─── ENTRIES PROVIDED
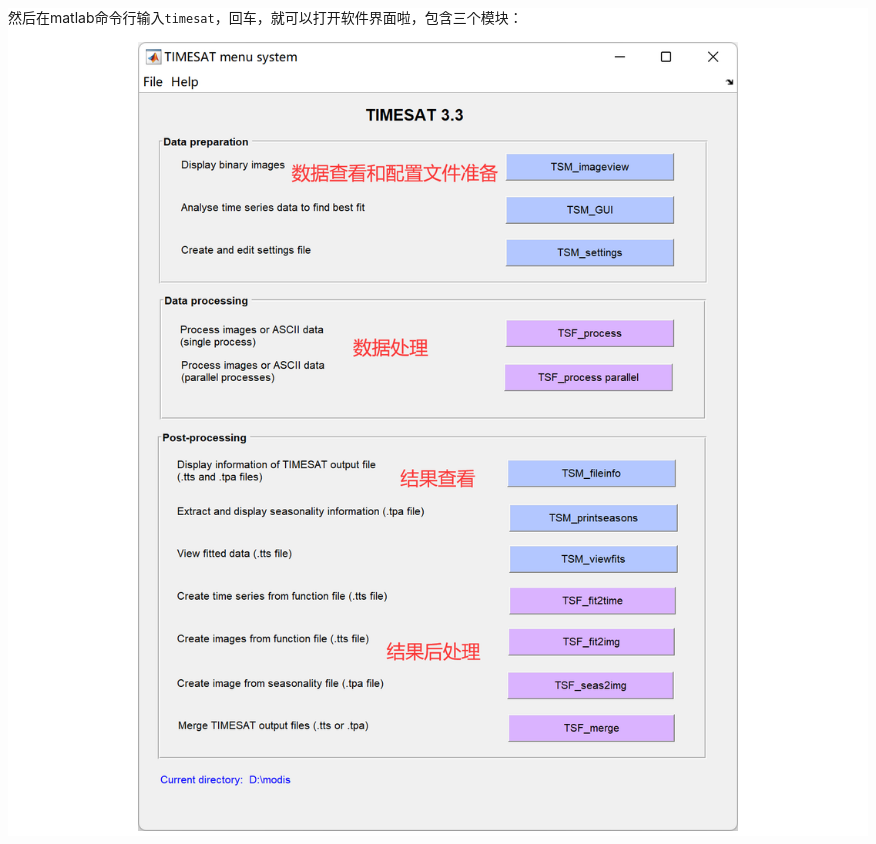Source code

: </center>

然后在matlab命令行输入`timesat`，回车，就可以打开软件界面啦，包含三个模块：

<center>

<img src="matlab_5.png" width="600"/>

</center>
──────
# WHAT TO PRODUCE
Edit the items so that each "center" becomes "div" and nothing else changes, and leave the pictures out of your answer.

# ANSWER TO THE EXERCISE
Source code

: </div>

然后在matlab命令行输入`timesat`，回车，就可以打开软件界面啦，包含三个模块：

<div>

<img src="matlab_5.png" width="600"/>

</div>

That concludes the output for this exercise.